Frank has added his own innovations to the mix: letters written to parents by students dwelling on thoughts raised during their moments of silence, plus certificates and prizes granted to students at school assemblies for those who take the exercise most to heart.

Stoop-shouldered and genial, Frank sells his moments of silence like he teaches his classes. “You give warmth, you get warmth,” he said. “You get to spread some morality.”

Even though Frank is not ordained, with his yarmulke and long white beard, virtually all students and teachers persist in calling him “Rabbi Frank.”

He works without a supporting staff or direct financial remuneration beyond his classroom time as a substitute teacher. He pays for his shoestring campaign (momentofsilence.info) via phone, email, snail mail, brochure handouts and DVDs almost entirely out of his own pocket.

Frank backs up his sales pitch with scientific opinion, such as one study of moments of silence from the Georgia Institute for Prevention of Human Diseases and Accidents that pointed to “the potential beneficial impact on blood pressure and heart rate” on young people.

“I can’t say that I have done intensive investigation of how schools are doing with the program,” noted Israel Kalman, a school psychologist and director of Bullies to Buddies, a victim empowerment organization, “but as far as I can tell from what Avraham has passed on to me, every school that is using it is loving it.”

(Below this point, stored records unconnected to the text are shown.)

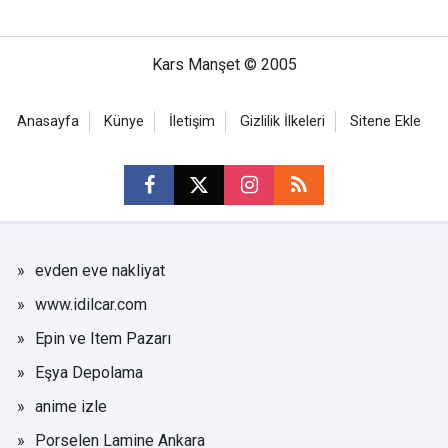
Kars Manşet © 2005
Anasayfa
Künye
İletişim
Gizlilik İlkeleri
Sitene Ekle
evden eve nakliyat
www.idilcar.com
Epin ve Item Pazarı
Eşya Depolama
anime izle
Porselen Lamine Ankara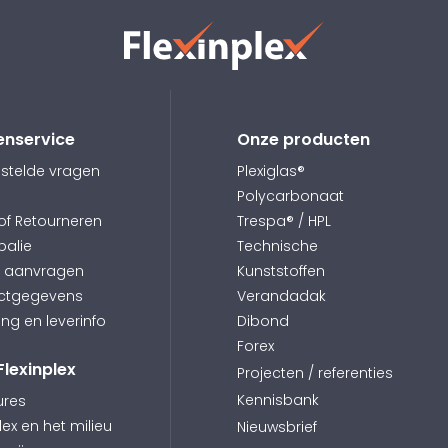
enservice
Onze producten
stelde vragen
Plexiglas®
Polycarbonaat
 of Retourneren
Trespa® / HPL
balie
Technische
e aanvragen
Kunststoffen
ctgegevens
Verandadak
ing en leverinfo
Dibond
Forex
Flexinplex
Projecten / referenties
Kennisbank
ures
lex en het milieu
Nieuwsbrief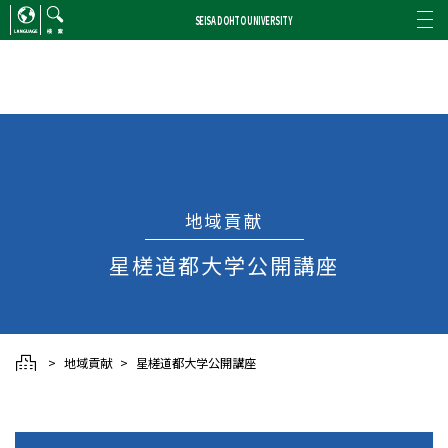
SEISA DOHTO UNIVERSITY
ENGLISH
/
CHINESE
検索
地域貢献
星槎道都大学公開講座
地域貢献
星槎道都大学公開講座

Most of all, Frank believes the challenges of contemporary schooling and family life are making his message heard.

For evidence he points to a typical morning at P.S. 191.

The moment of silence launches the school day, as it has since 2007, following a building-wide announcement over the public address system by the principal.

“Personally I love it,” said Sonia Witter-Clue, a P.S. 191 teacher’s aide. “It prepares the kids for what to think about for the rest of the day. It gives them a new outlook”

Second grader Jahir said he uses the time to “think about people,” such as a favored and deceased uncle.

“I think about how to achieve my goals in school and at home,” said fourth grader Ayonna, “and I think about how to succeed in life.”

Esther Davis, a teacher and coordinator of the moment of silence at the school, said, “With all their electronic distractions kids are over-stimulated. This gives them a chance to slow down and think.”